During a concert of the Berliner Philharmoniker in June 2009 Barenboim conducted the Flute Concerto and the Dialogues for Piano and Orchestra, which, in contrast to some of his highly complex earlier works, represent the composer’s more accessible late style. The soloists for the premieres of the two concertos are also heard on this recording.

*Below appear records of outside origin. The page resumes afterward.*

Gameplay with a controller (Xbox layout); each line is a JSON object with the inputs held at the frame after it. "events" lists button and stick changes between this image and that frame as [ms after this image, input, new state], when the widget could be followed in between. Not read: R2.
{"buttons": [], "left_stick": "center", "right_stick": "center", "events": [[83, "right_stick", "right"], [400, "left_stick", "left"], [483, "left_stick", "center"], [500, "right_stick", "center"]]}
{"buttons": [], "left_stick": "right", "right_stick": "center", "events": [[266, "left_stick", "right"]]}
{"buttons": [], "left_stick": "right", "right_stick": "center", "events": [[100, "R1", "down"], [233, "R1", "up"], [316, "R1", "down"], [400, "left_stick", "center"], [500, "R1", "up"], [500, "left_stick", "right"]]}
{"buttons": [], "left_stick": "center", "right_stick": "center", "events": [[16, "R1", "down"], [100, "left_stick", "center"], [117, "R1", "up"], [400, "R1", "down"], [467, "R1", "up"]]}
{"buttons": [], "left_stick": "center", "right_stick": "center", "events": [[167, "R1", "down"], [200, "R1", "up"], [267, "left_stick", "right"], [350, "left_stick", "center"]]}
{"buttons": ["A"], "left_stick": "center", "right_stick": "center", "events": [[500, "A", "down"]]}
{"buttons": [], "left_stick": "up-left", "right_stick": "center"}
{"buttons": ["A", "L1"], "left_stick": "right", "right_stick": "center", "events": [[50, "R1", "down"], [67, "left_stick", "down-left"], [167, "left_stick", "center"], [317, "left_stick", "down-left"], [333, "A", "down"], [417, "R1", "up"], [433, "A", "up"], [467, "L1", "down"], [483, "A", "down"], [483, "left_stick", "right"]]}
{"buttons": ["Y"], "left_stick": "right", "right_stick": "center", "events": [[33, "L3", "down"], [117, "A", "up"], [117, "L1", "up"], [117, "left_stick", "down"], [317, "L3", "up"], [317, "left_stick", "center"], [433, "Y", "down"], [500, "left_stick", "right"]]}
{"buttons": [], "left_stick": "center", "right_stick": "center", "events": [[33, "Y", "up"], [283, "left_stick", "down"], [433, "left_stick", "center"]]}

Nicolas Hodges gave the premiere of the Piano Concerto in 2004, and Emmanuel Pahud, principal flute of the Berliner Philharmoniker, played the Flute Concerto for the first time under Barenboim in Jerusalem in September 2008. Two tone poems by the young Richard Strauss provide a contrast to these works, which Carter composed at the age of 90. Don Juan and Till Eulenspiegel’s Merry Pranks concentrate less on expression but instead display youthful energy, an admirable command of the art of orchestration and, not least, joy in sweeping listeners off their feet.